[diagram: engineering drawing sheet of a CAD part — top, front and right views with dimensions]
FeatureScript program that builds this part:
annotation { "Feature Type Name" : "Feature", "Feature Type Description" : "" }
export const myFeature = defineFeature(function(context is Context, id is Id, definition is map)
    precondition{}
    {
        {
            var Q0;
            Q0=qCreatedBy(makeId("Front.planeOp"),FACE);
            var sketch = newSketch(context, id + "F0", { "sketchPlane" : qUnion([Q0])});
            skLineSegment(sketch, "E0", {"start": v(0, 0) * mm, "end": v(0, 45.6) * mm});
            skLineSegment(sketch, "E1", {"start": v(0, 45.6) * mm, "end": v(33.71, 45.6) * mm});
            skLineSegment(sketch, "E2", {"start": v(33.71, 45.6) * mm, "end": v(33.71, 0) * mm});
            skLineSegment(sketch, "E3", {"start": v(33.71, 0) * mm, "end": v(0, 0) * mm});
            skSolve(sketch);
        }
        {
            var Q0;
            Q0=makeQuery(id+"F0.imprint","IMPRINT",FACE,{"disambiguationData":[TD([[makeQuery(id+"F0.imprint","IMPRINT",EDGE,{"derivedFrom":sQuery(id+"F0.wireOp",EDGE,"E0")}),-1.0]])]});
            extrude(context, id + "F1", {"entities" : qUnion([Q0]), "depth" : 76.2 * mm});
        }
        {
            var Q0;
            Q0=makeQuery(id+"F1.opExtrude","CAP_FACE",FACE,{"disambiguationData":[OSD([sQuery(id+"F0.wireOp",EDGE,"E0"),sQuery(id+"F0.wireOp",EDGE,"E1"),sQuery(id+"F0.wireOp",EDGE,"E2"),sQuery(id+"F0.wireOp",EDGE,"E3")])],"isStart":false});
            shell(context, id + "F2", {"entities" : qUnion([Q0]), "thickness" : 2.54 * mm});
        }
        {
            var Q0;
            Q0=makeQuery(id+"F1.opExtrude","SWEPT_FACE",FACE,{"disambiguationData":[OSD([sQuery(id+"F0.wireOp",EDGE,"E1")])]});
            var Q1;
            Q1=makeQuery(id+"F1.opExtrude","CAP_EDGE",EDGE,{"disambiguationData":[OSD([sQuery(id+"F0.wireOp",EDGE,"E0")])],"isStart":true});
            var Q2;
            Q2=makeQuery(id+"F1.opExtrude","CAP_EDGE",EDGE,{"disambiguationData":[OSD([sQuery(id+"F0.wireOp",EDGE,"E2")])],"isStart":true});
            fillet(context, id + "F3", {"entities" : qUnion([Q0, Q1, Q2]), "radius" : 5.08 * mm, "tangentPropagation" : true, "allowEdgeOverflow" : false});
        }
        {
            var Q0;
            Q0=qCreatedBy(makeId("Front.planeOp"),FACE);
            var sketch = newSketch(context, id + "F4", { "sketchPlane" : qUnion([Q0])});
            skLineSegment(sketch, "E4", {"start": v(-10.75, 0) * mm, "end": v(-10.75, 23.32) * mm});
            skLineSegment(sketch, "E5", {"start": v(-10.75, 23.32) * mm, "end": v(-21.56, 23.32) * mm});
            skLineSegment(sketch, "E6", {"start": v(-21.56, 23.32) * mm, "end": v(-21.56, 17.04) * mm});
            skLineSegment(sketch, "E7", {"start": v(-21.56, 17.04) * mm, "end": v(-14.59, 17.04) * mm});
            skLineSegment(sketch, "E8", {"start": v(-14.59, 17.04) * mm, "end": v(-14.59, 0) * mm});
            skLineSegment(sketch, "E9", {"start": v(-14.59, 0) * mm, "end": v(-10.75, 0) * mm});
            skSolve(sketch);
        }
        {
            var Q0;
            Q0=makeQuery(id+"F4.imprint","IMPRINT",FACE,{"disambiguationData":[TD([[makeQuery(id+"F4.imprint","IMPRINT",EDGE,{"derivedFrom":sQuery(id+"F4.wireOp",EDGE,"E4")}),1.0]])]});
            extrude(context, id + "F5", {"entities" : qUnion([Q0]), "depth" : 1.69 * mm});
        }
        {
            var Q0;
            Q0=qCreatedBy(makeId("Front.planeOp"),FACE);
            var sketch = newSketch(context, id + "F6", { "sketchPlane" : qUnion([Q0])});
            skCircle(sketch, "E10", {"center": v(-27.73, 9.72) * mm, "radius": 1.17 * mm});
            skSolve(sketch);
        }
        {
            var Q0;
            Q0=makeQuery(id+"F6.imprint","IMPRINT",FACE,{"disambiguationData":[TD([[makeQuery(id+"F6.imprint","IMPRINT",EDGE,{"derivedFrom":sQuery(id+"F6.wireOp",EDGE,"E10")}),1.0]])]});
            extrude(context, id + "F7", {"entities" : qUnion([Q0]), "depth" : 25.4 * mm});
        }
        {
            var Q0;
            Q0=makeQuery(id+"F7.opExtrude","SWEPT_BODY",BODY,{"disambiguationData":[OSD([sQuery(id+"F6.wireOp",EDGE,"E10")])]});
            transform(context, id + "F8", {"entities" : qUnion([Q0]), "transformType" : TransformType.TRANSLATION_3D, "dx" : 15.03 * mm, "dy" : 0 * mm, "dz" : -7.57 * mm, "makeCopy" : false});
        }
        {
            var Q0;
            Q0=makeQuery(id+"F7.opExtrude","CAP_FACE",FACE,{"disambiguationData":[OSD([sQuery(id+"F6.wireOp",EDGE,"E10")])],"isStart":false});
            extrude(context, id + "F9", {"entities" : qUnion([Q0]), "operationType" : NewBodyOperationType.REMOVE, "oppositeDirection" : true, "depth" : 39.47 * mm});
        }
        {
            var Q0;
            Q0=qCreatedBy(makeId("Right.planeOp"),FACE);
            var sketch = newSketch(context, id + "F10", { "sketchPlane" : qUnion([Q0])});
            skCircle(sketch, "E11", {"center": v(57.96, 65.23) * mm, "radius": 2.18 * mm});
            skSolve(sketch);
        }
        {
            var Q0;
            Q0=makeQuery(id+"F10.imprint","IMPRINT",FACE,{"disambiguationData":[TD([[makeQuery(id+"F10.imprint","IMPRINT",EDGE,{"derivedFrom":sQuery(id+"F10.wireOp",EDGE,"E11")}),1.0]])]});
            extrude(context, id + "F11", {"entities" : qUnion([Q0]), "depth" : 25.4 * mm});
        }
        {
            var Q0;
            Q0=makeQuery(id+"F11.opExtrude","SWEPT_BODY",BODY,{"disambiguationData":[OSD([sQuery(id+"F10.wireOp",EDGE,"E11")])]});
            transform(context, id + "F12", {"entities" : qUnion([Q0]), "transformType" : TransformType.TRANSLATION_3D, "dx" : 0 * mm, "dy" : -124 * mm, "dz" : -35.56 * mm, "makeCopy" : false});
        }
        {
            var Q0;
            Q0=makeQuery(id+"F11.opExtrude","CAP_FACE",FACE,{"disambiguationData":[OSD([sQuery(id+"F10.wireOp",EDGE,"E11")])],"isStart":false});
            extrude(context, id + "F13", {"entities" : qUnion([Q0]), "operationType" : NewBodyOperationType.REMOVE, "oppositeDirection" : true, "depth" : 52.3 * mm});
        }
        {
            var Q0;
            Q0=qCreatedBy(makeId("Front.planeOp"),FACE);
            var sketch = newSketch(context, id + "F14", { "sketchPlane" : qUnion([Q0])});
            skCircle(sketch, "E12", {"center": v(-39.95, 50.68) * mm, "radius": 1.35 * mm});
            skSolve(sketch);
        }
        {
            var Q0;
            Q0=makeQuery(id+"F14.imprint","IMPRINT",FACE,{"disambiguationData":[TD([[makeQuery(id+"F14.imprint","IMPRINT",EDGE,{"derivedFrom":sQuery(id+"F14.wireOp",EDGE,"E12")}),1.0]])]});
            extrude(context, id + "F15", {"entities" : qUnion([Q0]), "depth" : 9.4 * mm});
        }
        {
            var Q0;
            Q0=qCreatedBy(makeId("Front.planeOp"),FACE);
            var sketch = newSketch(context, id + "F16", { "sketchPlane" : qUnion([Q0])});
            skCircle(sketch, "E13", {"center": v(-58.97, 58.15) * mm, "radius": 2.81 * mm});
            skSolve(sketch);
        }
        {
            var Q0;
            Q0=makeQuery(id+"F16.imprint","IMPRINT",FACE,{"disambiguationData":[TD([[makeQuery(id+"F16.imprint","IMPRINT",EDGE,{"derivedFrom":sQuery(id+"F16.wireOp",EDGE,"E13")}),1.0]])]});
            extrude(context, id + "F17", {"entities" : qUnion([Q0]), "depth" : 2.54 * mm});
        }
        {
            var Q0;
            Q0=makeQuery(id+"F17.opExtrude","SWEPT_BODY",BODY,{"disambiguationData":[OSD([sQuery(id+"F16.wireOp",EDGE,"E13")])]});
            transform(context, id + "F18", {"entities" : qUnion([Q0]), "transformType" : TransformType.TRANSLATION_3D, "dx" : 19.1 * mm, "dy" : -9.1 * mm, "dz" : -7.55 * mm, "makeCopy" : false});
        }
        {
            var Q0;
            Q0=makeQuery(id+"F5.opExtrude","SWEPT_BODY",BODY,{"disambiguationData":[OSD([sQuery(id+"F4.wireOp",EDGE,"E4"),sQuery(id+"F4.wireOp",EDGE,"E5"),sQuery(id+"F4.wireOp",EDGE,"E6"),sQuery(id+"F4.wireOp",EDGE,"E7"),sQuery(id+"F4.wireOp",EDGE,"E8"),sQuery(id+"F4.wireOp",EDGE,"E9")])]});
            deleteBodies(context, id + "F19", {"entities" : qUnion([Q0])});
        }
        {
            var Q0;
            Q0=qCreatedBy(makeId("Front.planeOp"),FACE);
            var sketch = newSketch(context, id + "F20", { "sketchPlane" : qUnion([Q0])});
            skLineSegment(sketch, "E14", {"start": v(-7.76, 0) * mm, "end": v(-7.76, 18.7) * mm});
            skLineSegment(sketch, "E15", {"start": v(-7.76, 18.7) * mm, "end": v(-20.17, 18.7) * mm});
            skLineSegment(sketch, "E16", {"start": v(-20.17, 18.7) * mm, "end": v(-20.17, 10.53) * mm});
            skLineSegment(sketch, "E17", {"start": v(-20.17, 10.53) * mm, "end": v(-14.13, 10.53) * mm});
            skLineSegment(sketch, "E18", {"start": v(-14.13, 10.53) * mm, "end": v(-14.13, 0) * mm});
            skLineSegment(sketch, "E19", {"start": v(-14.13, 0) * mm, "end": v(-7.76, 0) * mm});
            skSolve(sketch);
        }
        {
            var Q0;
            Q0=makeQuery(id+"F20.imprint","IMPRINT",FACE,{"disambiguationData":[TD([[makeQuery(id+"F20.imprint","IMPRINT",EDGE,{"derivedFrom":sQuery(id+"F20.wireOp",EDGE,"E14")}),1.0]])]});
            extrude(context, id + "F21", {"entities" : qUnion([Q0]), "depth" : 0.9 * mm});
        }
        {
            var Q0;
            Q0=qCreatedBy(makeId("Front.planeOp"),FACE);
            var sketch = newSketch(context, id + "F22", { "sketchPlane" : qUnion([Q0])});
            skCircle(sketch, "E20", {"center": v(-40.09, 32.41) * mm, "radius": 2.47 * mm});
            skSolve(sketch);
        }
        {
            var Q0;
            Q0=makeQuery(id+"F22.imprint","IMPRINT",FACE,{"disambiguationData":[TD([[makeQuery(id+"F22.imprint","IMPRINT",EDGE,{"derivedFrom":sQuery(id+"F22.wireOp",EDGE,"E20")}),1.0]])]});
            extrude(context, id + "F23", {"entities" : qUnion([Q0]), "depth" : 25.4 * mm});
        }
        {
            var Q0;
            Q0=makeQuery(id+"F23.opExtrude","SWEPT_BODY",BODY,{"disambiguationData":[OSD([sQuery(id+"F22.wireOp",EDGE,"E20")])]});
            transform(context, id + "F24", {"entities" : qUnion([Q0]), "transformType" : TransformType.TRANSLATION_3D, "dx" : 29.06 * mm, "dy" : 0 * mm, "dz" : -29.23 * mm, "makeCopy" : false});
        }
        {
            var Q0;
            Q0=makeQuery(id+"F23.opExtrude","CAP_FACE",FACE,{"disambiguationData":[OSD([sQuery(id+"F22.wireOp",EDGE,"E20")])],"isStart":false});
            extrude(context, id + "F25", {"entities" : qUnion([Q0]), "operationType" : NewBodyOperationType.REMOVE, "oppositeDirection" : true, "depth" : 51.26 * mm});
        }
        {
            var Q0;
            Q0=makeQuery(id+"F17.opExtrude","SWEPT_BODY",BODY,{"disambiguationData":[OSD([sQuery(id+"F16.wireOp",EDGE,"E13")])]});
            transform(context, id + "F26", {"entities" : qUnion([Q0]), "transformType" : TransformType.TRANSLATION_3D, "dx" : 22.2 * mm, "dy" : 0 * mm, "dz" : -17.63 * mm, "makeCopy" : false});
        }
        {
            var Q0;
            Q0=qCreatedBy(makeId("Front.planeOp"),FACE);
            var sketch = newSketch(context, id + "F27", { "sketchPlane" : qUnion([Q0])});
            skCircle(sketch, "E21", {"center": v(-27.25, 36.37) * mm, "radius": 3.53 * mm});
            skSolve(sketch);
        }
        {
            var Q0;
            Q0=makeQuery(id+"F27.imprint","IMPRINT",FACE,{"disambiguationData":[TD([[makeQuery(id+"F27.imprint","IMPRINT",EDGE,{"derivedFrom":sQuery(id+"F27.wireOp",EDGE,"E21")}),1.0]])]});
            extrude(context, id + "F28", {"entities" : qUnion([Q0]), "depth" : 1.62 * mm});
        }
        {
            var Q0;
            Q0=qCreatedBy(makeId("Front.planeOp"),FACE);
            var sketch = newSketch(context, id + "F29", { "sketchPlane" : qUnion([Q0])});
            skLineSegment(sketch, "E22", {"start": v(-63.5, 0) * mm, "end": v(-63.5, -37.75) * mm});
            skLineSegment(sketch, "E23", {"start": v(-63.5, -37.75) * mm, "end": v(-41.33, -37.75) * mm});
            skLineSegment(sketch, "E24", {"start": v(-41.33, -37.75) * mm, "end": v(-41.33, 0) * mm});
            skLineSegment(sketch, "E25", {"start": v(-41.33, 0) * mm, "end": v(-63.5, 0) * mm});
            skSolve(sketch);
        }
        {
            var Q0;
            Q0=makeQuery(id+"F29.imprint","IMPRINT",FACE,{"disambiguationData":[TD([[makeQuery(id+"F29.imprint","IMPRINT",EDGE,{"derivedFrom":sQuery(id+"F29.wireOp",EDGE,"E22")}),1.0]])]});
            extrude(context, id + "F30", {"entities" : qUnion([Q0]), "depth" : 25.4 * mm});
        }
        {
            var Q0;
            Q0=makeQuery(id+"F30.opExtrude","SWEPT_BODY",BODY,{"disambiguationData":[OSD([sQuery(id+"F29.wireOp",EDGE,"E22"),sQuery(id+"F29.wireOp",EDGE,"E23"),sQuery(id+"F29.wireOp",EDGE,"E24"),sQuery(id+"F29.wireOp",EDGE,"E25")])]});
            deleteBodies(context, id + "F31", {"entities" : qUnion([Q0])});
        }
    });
──────────
Problem requirements: Please give only the number of lines in the rows above that contain the string "oppositeDirection".

Complete output: 3